**Exercise objective**: Find the string "labels" in the records. Copy each line that has it.

**Records shown**:
== Segment start ==
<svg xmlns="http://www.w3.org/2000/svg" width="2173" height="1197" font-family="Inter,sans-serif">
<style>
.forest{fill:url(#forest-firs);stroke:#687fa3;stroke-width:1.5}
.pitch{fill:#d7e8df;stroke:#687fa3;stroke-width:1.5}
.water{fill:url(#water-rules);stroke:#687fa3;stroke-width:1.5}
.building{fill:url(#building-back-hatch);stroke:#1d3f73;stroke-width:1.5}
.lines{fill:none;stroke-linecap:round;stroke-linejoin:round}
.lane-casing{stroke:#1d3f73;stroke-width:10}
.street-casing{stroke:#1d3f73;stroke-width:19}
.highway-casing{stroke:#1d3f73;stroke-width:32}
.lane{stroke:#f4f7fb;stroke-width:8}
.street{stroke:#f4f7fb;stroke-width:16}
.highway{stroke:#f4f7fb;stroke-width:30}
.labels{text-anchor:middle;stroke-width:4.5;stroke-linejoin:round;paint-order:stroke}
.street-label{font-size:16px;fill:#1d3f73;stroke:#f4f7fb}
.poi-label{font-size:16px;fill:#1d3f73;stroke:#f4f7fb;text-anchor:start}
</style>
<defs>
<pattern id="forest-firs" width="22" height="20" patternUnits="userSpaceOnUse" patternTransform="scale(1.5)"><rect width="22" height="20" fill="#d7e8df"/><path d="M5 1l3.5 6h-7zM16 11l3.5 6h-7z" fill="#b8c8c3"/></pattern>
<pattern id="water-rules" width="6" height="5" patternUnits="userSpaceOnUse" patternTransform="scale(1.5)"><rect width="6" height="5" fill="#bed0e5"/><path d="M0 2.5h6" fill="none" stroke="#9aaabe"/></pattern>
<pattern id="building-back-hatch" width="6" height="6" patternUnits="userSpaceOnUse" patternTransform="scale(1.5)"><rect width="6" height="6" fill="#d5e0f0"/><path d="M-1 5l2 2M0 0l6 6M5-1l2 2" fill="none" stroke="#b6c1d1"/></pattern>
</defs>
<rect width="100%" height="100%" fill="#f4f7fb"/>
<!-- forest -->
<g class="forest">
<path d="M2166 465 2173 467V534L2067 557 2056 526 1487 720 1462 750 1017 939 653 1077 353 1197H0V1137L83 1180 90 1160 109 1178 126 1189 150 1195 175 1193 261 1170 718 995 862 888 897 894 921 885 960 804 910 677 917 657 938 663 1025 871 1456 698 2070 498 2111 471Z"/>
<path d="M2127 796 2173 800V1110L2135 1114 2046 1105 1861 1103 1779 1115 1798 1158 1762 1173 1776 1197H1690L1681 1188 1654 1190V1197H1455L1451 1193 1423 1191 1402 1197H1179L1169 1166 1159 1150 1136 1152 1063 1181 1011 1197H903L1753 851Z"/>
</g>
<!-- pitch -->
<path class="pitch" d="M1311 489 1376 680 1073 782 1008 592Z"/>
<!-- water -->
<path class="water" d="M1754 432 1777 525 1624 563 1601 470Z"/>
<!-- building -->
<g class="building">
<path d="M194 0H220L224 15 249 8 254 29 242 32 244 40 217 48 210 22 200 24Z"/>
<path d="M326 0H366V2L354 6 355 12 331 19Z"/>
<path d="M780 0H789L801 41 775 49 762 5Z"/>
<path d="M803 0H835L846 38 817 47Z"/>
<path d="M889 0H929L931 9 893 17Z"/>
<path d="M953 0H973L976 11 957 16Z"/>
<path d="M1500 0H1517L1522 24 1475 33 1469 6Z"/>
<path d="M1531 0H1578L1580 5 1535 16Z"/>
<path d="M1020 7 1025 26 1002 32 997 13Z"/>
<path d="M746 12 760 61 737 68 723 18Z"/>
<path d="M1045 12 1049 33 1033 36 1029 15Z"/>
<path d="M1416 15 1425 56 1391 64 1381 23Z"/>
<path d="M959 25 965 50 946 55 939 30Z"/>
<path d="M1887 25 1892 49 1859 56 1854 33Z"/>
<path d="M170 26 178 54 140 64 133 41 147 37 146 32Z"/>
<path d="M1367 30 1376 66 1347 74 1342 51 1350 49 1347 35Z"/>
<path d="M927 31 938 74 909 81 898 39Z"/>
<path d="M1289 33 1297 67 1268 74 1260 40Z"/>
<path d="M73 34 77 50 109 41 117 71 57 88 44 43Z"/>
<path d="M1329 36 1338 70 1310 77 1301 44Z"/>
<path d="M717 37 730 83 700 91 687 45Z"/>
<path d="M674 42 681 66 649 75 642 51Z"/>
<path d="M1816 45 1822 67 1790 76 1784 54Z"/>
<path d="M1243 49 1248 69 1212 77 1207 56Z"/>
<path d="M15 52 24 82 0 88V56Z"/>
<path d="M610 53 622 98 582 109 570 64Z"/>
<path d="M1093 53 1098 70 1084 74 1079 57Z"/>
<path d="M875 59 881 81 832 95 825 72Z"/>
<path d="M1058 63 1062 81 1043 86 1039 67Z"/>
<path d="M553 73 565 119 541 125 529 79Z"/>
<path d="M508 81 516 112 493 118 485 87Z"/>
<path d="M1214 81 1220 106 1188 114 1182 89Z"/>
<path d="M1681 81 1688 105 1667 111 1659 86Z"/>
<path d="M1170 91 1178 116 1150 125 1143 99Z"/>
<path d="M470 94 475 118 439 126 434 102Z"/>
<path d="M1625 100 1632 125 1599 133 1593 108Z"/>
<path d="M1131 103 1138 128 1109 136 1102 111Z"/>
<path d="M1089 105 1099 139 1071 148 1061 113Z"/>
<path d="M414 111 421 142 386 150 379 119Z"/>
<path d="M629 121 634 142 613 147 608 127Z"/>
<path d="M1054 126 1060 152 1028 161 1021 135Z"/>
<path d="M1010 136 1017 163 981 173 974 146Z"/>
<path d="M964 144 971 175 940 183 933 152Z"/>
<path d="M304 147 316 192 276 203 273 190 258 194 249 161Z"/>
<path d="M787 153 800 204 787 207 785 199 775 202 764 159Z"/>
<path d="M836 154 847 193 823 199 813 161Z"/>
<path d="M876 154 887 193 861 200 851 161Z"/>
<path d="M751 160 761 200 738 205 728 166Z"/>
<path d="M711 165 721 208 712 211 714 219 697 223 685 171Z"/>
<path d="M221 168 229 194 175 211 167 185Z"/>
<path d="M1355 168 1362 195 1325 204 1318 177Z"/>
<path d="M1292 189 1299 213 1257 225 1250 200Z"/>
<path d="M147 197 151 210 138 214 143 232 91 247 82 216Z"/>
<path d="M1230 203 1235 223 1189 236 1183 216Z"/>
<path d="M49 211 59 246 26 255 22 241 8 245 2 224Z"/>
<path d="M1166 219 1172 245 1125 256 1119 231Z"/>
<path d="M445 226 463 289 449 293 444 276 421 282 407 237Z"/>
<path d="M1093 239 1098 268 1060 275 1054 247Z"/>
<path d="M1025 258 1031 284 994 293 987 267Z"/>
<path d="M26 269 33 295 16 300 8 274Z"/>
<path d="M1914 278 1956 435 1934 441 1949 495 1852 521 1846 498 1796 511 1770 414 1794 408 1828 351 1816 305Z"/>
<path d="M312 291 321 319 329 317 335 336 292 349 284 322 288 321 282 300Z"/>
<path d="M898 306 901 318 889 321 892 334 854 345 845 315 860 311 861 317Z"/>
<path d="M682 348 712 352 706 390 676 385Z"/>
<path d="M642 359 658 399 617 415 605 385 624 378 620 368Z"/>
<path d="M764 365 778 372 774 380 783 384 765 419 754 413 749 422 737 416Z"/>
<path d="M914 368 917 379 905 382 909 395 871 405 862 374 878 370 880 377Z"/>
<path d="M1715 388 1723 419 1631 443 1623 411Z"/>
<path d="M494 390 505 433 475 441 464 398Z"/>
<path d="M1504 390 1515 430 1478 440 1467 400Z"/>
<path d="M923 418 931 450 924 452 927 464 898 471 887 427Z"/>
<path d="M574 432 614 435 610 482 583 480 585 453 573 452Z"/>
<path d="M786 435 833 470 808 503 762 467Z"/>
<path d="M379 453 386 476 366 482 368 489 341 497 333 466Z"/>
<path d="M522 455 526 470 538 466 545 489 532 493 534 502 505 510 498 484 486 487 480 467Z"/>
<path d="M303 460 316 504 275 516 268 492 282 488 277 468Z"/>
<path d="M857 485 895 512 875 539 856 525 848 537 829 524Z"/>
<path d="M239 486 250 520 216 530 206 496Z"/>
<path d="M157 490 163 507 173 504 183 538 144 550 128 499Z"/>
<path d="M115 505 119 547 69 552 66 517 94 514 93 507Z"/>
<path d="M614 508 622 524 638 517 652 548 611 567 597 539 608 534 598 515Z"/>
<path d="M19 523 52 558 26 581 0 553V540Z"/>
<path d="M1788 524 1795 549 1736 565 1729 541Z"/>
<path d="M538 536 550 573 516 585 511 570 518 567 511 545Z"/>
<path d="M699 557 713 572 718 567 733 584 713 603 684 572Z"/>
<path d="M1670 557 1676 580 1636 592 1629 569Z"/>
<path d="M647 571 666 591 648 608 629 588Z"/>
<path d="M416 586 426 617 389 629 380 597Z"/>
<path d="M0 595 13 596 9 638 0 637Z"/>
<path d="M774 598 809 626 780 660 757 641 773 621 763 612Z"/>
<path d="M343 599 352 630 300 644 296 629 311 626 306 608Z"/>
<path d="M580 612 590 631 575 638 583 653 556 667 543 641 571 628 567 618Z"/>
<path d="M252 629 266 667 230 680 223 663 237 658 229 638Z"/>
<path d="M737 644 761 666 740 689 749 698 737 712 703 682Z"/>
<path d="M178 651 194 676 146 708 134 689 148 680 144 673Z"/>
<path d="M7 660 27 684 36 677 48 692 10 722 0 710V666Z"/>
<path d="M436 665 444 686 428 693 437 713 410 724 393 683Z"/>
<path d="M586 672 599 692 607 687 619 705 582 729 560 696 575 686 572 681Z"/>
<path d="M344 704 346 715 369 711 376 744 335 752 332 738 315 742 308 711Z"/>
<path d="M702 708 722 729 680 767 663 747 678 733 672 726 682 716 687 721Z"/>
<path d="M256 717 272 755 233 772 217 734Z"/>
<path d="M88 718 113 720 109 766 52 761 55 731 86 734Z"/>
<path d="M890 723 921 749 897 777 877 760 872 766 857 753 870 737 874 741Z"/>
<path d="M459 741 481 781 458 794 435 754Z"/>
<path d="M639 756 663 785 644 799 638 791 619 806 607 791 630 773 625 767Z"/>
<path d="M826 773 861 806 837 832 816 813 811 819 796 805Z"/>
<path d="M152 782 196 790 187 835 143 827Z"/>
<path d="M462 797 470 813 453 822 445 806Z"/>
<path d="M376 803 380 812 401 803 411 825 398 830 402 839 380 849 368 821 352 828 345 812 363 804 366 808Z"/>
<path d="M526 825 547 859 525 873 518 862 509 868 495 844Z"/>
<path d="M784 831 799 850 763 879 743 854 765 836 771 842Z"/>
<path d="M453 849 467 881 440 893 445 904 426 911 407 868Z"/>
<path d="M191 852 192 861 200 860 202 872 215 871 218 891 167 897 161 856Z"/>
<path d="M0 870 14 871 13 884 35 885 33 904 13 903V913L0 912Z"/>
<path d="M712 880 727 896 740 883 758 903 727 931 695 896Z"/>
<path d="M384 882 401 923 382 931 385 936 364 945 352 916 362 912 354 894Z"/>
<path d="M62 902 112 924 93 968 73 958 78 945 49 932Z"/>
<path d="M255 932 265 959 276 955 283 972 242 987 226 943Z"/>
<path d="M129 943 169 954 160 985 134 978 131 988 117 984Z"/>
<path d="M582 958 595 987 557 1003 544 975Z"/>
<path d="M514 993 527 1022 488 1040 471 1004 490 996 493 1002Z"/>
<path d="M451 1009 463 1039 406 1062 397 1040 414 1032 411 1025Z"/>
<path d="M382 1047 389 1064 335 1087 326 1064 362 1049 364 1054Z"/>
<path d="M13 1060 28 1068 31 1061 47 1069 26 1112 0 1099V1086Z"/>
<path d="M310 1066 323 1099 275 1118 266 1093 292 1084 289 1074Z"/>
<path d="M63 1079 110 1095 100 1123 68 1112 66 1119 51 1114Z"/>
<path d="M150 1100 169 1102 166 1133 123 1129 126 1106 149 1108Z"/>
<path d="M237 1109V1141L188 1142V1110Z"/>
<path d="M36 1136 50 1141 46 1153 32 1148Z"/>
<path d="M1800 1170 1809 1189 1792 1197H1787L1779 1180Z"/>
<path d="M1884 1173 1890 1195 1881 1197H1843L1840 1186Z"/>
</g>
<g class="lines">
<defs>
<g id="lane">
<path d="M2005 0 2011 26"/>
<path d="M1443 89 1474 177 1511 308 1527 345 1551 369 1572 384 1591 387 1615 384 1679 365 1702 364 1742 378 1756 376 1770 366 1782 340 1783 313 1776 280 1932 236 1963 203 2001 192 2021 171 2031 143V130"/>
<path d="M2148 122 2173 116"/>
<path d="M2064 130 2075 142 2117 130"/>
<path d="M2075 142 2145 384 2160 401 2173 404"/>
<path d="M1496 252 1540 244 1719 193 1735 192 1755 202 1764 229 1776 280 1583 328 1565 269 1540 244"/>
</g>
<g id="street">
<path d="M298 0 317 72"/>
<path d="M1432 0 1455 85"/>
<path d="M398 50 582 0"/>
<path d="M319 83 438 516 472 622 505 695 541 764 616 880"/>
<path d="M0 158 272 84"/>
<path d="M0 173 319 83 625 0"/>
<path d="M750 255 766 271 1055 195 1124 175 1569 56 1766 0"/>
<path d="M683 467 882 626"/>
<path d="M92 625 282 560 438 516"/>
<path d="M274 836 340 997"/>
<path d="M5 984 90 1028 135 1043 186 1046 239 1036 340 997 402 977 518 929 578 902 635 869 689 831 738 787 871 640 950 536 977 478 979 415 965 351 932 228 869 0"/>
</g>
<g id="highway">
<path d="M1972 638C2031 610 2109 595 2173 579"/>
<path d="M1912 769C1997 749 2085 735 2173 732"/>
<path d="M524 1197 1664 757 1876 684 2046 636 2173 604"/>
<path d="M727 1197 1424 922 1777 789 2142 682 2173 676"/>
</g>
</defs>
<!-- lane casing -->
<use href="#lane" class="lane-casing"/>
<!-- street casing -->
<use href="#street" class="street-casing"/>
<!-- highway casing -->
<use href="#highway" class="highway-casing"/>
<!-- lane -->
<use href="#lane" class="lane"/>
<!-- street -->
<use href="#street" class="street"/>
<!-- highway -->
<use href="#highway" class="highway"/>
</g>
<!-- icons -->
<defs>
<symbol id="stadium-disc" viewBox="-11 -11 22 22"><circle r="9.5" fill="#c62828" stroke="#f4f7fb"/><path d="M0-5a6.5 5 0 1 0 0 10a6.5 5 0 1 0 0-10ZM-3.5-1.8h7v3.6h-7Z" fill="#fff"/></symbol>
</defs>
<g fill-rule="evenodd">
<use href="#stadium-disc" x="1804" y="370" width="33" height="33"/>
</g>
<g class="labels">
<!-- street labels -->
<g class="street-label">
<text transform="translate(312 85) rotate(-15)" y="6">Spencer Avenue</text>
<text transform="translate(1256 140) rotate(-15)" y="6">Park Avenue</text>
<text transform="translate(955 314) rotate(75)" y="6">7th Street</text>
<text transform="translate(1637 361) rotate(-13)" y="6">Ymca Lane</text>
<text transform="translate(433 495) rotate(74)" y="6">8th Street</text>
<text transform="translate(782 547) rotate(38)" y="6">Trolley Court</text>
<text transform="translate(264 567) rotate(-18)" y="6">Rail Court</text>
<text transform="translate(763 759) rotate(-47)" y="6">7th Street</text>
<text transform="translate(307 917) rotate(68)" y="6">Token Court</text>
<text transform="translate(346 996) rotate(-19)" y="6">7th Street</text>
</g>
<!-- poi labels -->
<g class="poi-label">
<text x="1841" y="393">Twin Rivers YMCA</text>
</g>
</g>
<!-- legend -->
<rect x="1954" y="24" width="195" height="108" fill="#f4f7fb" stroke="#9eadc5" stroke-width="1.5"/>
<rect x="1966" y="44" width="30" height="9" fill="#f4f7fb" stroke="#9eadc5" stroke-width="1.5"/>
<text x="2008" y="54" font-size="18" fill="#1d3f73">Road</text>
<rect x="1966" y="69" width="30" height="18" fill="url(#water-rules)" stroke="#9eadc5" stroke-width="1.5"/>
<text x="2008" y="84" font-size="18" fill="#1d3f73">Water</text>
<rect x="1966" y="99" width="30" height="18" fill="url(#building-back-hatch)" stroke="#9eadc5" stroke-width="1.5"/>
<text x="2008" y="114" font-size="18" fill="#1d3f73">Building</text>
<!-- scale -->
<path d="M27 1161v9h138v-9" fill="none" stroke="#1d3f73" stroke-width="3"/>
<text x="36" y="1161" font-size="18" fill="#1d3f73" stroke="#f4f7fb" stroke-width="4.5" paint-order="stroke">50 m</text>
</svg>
== Segment end ==
**Task response**:
.labels{text-anchor:middle;stroke-width:4.5;stroke-linejoin:round;paint-order:stroke}
<g class="labels">
<!-- street labels -->
<!-- poi labels -->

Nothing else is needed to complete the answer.